Example Where Embeddings Fail

User query: “Which departments, except Sales, didn’t meet KPI last quarter?”

What gets retrieved:

  • “Q4 Report: Sales department brilliantly met KPI with record growth!”
  • “Next quarter plan: all departments including Marketing should meet KPI”
  • “Last quarter Development successfully met all KPIs”

Notice the problem?

Documents mention the right keywords but give opposite information.
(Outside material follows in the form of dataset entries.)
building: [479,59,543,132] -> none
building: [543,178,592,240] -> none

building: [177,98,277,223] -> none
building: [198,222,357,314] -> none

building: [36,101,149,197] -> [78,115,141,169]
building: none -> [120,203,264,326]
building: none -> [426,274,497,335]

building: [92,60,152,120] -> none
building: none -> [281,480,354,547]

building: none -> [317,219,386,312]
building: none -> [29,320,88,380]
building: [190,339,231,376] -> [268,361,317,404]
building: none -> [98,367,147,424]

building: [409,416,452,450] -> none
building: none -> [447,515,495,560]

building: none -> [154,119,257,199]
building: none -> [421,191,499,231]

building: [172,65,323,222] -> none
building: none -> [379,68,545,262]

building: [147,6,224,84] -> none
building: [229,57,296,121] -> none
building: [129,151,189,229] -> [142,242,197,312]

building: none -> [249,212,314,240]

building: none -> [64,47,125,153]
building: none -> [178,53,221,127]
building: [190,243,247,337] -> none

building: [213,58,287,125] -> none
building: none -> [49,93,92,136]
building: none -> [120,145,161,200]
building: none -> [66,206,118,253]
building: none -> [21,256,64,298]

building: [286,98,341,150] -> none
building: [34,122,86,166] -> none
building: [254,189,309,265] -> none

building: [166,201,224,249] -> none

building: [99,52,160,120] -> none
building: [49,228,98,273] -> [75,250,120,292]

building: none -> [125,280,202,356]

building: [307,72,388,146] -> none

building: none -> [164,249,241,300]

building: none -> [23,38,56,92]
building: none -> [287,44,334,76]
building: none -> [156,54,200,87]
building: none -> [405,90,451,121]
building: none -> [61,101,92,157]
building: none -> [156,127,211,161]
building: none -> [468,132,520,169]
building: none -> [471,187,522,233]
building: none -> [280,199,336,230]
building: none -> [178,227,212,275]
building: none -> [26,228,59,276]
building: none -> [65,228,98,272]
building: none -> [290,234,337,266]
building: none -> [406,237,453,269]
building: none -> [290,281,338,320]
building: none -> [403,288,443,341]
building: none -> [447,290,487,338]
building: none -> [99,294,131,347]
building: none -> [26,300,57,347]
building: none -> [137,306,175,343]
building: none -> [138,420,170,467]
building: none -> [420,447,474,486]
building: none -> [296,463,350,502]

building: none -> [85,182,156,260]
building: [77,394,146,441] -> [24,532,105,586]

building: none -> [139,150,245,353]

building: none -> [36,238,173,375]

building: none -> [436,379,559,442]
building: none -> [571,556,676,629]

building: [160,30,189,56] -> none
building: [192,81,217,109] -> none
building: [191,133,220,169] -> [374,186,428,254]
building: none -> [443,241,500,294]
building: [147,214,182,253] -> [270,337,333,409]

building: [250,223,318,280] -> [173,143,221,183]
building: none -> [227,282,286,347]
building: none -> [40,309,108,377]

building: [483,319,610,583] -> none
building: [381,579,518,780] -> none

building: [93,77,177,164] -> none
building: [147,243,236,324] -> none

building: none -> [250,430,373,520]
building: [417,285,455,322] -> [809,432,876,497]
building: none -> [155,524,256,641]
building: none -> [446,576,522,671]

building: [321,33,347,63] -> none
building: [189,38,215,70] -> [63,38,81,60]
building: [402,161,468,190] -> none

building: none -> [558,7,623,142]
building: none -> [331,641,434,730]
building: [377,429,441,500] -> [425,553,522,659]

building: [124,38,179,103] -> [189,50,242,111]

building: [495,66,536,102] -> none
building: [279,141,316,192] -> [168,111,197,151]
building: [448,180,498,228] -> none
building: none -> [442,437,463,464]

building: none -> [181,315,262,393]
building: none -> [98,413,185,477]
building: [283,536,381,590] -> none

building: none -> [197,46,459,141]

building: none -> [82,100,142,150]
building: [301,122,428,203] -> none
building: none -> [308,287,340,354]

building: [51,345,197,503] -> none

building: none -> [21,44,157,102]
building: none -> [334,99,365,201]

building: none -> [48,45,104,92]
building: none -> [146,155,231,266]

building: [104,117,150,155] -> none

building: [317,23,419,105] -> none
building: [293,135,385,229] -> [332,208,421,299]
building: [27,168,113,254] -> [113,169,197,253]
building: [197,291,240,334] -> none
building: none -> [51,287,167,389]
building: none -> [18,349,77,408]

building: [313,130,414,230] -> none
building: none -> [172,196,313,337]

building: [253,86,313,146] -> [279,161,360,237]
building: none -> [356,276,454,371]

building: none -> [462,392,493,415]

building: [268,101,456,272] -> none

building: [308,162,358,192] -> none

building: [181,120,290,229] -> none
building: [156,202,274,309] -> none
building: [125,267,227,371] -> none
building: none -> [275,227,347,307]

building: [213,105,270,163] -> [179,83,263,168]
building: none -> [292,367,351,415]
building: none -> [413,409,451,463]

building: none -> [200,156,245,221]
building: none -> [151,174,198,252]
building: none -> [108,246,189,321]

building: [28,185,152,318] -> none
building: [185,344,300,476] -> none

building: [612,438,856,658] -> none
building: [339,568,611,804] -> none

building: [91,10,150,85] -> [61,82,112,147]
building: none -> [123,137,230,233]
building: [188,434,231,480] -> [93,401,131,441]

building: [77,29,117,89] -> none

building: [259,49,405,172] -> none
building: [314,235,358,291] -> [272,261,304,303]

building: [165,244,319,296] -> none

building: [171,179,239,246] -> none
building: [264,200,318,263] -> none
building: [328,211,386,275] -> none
Embeddings match words, not logic.

Treating Symptoms (Still Using Embeddings)

These help but don’t solve the root issue:

  1. Query rewriting/expansion + Instruction awareness
  2. Search chunk summaries → use full text for generation
  3. Generate hypothetical questions per chunk → search questions instead of content
  4. Add neighboring chunks at generation time for more context
  5. Reranking with a secondary model
  6. Document preprocessing while preserving structure (marker-pdf, docling, unstructured)

Treating the Root Cause (No Embeddings)

Approach 1: LLM as Search Engine

Instead of embeddings, use a lightweight LLM for retrieval:

  1. Run LLM across document pages in parallel
  2. Ask true/false for relevance to query
  3. Fast because parallelized across pages

Approach 2: Multi-Page Context Window

Even better - go aggressive:

  1. Feed hundreds of pages directly into the LLM (200-300k tokens even if window is 1M)
  2. Ask it to list only relevant page numbers
  3. Pass relevant pages to reasoning model for answer generation

Why Gemini 2.5 Flash rocks here

  • Handles 200-300k tokens well
  • Natively ingests PDFs without preprocessing
  • Understands tables and images

Don’t Forget

Use structured output with chain-of-thought reasoning for intermediate steps.

Use case

Recipe book: “What can I cook for dinner with noodles, ground meat, and 20 minutes?”

Setup:

  1. Extract structured fields from each recipe (ingredients, cooking time, meal type)
  2. Store in SQL alongside original recipe text
  3. Use text-to-sql prompt to convert user query → search query
  4. Pass original recipe texts to generation step

In practice, create separate tables for different data types with different parameters.

Simpler version: Assign tags to text chunks via LLM → filter by tags → standard RAG or direct LLM call

Key Takeaways

PointDetails
Data prep is kingQuality of source data matters most
LLM as rerankerWorks even for embedding-based approaches
Always link sourcesPoint to original blocks/pages, ideally specific lines
Sometimes skip generationJust show retrieved chunks instead of generating new text
Cost vs value$1 for LLM retrieval < 2 hours of employee time at $20+/hr

Reliability & Testing

Showing source references increases both. Best practice: show not just pages but exact lines the model relied on.